Sendo detentor da maior biodiversidade do planeta e dada a relevância do setor do agronegócio para o Brasil, emerge fundamental a participação brasileira na aprovação desta resolução e na promoção de melhores condições para os animais. Somente assim, com políticas públicas efetivas, conseguiremos solucionar as raízes das crises globais e, assim, tornar a sociedade mais sustentável, inclusiva e resiliente.

Por fim, o conceito da sustentabilidade está relacionado à garantia aos direitos e ao bem-estar humanos, sem exaurir ou diminuir a capacidade dos ecossistemas e sem ferir o bem-estar de todos os seres. Humanos, representamos insignificantes 0,01% do total de seres vivos do planeta e, no entanto, fomos capazes de destruir 83% dos mamíferos selvagens desde o início do processo civilizatório. É o que informa artigo científico publicado nos Anais da Academia Nacional de Ciências (PNAS) e reproduzido no The Guardian, cuja foto ilustrativa retrata não menos que uma fazenda em Mato Grosso.

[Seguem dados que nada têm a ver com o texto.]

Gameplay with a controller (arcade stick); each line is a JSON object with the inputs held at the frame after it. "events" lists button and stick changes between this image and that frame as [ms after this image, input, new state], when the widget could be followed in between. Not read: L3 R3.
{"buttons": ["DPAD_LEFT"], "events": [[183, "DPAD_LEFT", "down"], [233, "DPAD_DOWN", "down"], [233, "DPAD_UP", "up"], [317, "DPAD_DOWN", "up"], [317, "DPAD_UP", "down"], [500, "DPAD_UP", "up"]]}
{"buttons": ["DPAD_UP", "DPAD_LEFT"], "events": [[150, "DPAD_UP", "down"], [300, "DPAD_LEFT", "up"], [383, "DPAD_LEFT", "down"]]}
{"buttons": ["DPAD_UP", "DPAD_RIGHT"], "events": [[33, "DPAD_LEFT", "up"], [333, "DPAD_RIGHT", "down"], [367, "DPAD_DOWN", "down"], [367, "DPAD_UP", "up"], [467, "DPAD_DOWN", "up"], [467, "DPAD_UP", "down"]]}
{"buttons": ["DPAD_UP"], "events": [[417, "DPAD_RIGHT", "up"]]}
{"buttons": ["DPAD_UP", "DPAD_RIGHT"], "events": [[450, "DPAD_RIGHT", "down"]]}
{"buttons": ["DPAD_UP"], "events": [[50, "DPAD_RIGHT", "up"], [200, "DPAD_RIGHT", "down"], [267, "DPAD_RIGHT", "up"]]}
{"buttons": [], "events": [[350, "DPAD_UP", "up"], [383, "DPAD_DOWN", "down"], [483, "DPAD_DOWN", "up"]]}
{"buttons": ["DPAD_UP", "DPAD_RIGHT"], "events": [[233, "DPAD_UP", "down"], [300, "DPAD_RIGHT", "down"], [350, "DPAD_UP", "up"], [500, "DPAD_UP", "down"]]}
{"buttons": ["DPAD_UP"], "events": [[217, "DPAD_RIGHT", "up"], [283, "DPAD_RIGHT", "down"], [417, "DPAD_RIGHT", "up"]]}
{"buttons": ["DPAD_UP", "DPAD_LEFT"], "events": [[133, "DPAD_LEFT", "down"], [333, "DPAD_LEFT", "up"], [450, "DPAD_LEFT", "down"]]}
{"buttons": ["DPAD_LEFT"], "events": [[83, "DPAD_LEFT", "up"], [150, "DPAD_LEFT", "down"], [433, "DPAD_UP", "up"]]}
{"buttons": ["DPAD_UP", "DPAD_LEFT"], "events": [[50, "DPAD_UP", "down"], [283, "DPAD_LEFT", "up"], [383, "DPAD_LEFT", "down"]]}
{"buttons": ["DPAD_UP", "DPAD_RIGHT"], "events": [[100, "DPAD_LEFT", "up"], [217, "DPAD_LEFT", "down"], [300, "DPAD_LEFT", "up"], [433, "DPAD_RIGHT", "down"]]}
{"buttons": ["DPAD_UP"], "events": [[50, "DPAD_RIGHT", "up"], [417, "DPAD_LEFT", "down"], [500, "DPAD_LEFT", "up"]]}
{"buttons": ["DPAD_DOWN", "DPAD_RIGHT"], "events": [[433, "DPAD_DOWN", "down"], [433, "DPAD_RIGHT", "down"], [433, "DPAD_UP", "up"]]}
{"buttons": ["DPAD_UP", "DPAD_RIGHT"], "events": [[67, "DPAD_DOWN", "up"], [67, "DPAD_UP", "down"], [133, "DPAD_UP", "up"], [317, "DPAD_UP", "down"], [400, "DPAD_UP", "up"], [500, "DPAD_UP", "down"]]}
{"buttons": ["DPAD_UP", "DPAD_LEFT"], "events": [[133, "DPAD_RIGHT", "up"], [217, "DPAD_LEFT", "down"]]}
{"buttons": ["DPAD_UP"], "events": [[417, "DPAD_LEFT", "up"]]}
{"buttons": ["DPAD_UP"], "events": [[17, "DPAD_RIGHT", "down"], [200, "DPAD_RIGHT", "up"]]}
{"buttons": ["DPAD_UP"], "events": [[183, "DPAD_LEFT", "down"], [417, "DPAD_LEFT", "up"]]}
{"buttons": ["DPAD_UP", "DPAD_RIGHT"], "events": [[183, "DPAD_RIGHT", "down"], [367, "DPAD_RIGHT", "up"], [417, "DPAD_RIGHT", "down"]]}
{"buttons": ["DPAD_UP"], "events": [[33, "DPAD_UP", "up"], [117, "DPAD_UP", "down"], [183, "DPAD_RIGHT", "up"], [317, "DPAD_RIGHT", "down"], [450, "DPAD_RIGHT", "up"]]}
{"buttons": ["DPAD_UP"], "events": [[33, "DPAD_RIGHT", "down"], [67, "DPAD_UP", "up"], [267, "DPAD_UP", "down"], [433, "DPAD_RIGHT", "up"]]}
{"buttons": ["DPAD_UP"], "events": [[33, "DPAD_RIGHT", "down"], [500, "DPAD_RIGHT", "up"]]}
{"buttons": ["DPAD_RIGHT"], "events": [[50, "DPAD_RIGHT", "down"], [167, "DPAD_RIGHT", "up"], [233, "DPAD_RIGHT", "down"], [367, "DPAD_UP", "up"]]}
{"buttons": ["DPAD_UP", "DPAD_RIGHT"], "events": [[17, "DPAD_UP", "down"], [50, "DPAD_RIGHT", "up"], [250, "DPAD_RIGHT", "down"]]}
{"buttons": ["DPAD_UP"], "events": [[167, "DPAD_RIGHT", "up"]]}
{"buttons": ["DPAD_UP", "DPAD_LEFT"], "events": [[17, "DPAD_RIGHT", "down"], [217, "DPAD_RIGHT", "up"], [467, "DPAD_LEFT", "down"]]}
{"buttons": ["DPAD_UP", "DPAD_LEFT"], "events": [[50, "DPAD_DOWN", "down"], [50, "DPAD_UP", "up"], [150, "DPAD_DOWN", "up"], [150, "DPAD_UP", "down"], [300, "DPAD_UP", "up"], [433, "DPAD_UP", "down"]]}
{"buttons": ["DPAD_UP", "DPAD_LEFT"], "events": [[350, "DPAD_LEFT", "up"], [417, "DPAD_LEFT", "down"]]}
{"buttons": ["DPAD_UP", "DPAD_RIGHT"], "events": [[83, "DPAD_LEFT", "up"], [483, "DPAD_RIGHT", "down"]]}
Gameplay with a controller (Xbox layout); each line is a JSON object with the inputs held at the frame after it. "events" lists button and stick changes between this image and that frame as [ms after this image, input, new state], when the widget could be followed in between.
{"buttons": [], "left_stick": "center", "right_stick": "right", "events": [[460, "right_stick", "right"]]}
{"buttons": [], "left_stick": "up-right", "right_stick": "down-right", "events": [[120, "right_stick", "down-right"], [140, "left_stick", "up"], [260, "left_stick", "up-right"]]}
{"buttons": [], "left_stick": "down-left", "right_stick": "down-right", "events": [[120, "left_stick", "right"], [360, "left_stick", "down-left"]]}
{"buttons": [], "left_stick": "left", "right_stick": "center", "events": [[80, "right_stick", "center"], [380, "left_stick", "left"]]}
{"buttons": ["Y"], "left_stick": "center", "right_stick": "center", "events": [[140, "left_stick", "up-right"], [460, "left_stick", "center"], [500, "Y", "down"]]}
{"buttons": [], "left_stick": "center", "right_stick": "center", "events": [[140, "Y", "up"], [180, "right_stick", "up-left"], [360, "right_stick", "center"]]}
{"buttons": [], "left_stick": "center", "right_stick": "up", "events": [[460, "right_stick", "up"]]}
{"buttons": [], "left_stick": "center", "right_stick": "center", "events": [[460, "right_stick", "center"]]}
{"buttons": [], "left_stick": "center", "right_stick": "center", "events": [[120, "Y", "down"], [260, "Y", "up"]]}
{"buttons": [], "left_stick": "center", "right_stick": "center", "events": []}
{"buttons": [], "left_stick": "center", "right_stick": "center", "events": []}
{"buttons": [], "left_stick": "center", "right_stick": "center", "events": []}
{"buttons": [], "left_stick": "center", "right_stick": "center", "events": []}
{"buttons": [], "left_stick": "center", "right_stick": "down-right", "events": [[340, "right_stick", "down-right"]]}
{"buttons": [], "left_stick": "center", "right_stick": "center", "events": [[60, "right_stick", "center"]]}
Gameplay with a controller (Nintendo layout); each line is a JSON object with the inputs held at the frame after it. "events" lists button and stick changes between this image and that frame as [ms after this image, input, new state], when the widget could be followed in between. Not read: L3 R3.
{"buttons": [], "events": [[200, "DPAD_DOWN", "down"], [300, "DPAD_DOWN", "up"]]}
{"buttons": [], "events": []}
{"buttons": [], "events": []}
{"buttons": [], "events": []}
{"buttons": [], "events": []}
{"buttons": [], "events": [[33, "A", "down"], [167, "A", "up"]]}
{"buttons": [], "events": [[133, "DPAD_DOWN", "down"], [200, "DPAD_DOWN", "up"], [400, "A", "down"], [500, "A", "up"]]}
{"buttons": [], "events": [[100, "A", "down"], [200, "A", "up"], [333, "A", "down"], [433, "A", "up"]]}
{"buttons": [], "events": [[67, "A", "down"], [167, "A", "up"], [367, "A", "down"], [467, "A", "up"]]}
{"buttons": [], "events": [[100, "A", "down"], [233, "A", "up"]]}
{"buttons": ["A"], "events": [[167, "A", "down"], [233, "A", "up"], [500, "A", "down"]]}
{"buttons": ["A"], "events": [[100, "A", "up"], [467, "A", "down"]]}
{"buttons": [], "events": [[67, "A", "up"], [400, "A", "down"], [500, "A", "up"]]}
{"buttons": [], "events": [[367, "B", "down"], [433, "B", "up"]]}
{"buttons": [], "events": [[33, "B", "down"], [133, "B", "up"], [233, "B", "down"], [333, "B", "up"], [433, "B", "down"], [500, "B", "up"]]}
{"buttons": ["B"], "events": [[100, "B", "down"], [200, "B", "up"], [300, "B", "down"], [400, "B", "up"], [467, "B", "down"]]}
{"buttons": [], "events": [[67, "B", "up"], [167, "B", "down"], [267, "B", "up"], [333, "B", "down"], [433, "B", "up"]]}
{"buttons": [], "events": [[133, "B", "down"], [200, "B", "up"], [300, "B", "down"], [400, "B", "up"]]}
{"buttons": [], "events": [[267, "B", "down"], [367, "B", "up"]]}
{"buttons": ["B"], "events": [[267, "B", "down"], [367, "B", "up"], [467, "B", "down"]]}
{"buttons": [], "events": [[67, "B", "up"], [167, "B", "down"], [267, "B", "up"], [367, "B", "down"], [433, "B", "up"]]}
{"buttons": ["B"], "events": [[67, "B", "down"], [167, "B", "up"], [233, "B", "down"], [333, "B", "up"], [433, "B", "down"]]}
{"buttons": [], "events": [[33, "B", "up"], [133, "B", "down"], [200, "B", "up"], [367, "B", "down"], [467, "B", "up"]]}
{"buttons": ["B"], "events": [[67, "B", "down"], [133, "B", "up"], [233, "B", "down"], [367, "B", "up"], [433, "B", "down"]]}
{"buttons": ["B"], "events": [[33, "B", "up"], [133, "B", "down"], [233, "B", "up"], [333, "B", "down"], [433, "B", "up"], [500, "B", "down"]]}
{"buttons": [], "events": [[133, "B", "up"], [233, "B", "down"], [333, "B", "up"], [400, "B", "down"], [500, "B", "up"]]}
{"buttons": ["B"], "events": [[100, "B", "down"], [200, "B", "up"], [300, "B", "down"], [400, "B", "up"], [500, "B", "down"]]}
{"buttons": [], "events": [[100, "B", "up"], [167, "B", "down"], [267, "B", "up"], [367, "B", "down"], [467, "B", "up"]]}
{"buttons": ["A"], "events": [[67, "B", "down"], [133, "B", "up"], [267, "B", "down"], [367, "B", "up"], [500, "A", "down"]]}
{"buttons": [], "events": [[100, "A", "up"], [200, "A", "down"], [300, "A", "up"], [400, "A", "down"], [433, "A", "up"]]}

A ordem de grandeza é desproporcional. O mundo não poderá mais viver na lógica do antropocentrismo, diante de outras formas de vida. Esta é a reflexão que nos levou a todos assinarmos a carta em favor do bem-estar animal. Esta é a nossa decisão de influenciar e, juntos, nos tornarmos capazes de agregar mais vozes e transformar este paradigma.

  • Cristina Diniz – coordenadora sênior da Open Wing Alliance na América Latina.
  • Cristina Mendonça – diretora executiva da Associação Mercy For Animals Brasil.
  • Eduarda S. Nedeff – diretora internacional de relações corporativas da Sinergia Animal.
  • Fernando Schell Pereira – diretor geral do Princípio Animal.
  • Helio Mattar – diretor presidente do Instituto Akatu.
  • Ilan Zugman – diretor da 350.org na América Latina.
  • João Cerqueira – coordenador de relações institucionais do Clima de Eleição.
  • João Vasconcellos de Almeida – diretor executivo interino da Proteção Animal Mundial Brasil (World Animal Protection).
  • Juliana Tângari – diretora do Instituto Comida do Amanhã.
  • Mariana Guimarães – diretora administrativa do Instituto Tucunduba (Ame o Tucunduba).
  • Nathalie Gil – diretora executiva da Sea Shepherd Brasil.
  • Patrycia Sato – presidente e diretora técnica da Alianima.
  • Rodrigo Perpétuo – secretário executivo do ICLEI – Governos Locais pela Sustentabilidade.
  • Solange Alfinito – coordenadora do Conscient – Laboratório de Estudos em Consumo Sustentável – e professora associada da Universidade de Brasília.
  • Taylison Santos – gerente executivo do Fórum Nacional de Proteção e Defesa Animal.
  • Thaís Zschieschang – cofundadora do Delibera Brasil.